How to complete this task: Turn the entries from the line containing "La Piazzetta" to the line containing "The value of Ensemble", both included, into a numbered list with the blank lines left out. Include no other lines.
Top of Information provided
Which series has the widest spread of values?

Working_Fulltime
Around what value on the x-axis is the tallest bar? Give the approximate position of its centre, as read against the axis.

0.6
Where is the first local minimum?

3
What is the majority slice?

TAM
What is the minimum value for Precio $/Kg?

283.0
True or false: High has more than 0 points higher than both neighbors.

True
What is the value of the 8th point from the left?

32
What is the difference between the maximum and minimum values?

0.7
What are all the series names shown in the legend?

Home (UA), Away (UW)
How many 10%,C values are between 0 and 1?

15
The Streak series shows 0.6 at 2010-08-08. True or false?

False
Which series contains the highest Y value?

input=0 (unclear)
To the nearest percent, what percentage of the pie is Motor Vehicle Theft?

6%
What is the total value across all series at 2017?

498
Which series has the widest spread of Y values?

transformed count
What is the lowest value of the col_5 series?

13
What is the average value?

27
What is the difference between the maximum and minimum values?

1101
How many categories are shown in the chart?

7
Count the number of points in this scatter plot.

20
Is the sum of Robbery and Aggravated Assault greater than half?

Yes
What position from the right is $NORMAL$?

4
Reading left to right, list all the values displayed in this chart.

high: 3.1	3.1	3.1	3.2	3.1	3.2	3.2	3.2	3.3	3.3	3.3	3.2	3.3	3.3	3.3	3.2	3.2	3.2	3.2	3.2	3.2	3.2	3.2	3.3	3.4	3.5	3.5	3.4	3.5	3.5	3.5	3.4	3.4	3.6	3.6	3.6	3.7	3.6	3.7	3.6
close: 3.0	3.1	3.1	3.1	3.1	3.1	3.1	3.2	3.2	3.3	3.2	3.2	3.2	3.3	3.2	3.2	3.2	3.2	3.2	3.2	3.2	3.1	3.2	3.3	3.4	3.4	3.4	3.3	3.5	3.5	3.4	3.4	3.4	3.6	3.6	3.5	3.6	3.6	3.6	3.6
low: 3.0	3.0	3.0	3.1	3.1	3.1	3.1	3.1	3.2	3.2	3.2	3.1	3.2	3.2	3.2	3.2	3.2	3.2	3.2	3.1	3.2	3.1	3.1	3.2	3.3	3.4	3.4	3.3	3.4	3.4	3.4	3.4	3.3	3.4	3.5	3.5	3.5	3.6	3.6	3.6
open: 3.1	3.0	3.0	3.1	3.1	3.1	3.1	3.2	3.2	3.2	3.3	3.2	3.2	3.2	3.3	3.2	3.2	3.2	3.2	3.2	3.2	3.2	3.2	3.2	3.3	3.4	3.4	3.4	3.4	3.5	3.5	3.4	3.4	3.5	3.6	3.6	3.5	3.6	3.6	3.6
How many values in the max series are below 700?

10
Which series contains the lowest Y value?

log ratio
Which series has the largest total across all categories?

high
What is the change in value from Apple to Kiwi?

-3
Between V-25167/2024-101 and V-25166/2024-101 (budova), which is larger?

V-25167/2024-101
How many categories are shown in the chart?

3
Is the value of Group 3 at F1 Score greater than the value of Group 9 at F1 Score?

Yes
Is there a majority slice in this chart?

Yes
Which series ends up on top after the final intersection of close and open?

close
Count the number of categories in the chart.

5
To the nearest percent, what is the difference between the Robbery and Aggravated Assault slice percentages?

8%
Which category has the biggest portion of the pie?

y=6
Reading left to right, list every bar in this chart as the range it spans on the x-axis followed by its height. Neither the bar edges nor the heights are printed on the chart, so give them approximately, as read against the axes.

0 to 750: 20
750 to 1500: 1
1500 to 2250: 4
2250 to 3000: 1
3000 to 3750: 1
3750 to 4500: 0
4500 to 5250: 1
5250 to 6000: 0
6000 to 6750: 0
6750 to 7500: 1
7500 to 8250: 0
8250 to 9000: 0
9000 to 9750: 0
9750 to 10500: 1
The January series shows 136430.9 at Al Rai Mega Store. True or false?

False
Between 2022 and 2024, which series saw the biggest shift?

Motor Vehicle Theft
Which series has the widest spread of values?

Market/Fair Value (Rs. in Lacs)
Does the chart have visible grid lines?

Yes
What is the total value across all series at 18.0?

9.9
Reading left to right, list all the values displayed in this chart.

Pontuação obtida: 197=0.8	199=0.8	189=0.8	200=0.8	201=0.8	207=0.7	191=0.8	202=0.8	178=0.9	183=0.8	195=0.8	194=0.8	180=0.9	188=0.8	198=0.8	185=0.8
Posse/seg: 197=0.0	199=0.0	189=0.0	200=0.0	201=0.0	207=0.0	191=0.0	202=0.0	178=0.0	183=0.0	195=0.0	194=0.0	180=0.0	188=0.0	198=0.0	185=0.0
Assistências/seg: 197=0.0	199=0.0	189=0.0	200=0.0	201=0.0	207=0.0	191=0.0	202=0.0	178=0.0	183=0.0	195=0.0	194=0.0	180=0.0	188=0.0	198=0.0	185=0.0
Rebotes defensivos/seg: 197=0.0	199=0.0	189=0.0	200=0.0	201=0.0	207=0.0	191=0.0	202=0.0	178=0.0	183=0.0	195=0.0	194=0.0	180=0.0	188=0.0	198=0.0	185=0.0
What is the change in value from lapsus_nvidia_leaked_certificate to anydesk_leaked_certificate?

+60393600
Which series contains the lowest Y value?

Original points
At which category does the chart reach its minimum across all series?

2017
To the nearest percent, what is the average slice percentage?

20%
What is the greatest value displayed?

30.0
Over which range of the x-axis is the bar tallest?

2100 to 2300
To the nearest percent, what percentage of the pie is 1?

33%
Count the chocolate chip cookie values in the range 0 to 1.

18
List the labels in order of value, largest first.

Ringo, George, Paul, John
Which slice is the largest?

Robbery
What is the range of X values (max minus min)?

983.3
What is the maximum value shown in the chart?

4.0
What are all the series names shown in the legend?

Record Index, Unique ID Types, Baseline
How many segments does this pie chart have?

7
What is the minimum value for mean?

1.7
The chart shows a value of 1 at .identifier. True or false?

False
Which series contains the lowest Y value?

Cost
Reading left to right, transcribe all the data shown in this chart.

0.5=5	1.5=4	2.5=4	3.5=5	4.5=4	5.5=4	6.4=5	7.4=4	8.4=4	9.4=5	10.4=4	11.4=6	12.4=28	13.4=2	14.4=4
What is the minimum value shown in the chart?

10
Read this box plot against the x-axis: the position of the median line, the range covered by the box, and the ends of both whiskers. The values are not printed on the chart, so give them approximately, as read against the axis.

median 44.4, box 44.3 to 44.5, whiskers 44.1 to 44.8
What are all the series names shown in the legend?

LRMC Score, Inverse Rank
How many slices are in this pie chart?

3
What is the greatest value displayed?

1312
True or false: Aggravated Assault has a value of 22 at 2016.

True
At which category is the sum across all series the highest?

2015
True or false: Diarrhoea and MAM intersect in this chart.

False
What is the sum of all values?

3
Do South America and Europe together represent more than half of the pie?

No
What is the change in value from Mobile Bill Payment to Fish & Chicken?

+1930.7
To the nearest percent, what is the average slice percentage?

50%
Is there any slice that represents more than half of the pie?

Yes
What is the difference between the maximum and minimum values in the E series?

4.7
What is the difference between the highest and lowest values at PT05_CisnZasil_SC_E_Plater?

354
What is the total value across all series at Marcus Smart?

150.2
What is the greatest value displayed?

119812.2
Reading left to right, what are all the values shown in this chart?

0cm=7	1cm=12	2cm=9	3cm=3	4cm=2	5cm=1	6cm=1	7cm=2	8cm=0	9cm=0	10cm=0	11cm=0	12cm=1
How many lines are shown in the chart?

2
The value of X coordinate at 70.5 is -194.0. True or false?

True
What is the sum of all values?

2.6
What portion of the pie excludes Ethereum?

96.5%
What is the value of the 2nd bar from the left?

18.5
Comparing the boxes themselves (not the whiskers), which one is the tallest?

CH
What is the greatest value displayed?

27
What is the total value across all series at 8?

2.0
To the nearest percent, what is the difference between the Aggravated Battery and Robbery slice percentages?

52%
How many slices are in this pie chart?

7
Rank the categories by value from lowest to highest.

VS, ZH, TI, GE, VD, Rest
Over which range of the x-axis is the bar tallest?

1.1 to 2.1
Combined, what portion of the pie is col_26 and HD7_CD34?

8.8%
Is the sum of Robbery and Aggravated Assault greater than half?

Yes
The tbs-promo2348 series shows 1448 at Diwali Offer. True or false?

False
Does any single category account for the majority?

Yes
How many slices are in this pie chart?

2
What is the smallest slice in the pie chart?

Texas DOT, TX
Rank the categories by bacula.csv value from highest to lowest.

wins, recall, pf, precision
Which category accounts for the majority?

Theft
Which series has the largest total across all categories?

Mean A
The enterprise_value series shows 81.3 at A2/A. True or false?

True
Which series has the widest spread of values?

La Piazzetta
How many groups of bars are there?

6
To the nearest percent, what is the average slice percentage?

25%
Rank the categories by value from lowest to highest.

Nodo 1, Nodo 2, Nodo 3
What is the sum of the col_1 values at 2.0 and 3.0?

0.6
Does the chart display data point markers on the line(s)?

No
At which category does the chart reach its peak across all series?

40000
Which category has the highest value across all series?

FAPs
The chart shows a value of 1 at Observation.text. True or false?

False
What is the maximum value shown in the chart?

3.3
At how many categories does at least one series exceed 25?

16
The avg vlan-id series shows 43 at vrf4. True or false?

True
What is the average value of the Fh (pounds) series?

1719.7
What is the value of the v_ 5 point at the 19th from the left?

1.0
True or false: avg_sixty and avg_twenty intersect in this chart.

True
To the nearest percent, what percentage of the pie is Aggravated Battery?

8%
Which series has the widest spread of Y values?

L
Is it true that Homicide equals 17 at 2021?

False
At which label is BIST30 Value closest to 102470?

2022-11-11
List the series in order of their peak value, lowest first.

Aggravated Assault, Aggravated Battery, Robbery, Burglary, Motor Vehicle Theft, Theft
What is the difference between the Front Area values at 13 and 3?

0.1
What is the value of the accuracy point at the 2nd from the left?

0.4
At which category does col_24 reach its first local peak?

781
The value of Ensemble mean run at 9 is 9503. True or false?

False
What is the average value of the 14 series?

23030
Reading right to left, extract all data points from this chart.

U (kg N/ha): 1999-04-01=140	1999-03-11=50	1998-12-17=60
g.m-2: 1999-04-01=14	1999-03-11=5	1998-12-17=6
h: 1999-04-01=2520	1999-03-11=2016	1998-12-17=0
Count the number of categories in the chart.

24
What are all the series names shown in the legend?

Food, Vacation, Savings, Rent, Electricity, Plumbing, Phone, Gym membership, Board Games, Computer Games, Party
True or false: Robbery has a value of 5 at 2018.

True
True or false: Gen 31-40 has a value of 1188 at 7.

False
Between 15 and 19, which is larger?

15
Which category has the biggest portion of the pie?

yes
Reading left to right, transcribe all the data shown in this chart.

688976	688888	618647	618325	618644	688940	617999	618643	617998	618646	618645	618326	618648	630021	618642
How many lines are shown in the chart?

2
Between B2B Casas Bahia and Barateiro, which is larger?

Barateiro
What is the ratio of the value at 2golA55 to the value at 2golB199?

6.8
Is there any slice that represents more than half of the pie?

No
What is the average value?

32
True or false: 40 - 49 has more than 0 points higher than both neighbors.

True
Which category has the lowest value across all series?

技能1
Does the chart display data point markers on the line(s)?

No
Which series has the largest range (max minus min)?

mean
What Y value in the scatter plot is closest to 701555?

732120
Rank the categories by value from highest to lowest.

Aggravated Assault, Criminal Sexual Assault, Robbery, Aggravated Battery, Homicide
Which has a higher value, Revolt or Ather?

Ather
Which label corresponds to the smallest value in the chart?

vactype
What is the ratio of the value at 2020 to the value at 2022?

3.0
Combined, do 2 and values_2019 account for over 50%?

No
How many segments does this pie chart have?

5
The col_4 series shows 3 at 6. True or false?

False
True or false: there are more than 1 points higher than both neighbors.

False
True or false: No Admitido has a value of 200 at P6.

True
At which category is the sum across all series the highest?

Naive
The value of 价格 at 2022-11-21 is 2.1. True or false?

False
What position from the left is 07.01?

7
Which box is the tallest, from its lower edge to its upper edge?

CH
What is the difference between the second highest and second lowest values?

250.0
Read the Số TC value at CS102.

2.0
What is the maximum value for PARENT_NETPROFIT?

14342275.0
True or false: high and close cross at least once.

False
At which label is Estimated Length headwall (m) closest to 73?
Bottom of Information provided
Task result:
1. La Piazzetta
2. How many groups of bars are there?
3. 6
4. To the nearest percent, what is the average slice percentage?
5. 25%
6. Rank the categories by value from lowest to highest.
7. Nodo 1, Nodo 2, Nodo 3
8. What is the sum of the col_1 values at 2.0 and 3.0?
9. 0.6
10. Does the chart display data point markers on the line(s)?
11. No
12. At which category does the chart reach its peak across all series?
13. 40000
14. Which category has the highest value across all series?
15. FAPs
16. The chart shows a value of 1 at Observation.text. True or false?
17. False
18. What is the maximum value shown in the chart?
19. 3.3
20. At how many categories does at least one series exceed 25?
21. 16
22. The avg vlan-id series shows 43 at vrf4. True or false?
23. True
24. What is the average value of the Fh (pounds) series?
25. 1719.7
26. What is the value of the v_ 5 point at the 19th from the left?
27. 1.0
28. True or false: avg_sixty and avg_twenty intersect in this chart.
29. True
30. To the nearest percent, what percentage of the pie is Aggravated Battery?
31. 8%
32. Which series has the widest spread of Y values?
33. L
34. Is it true that Homicide equals 17 at 2021?
35. False
36. At which label is BIST30 Value closest to 102470?
37. 2022-11-11
38. List the series in order of their peak value, lowest first.
39. Aggravated Assault, Aggravated Battery, Robbery, Burglary, Motor Vehicle Theft, Theft
40. What is the difference between the Front Area values at 13 and 3?
41. 0.1
42. What is the value of the accuracy point at the 2nd from the left?
43. 0.4
44. At which category does col_24 reach its first local peak?
45. 781
46. The value of Ensemble mean run at 9 is 9503. True or false?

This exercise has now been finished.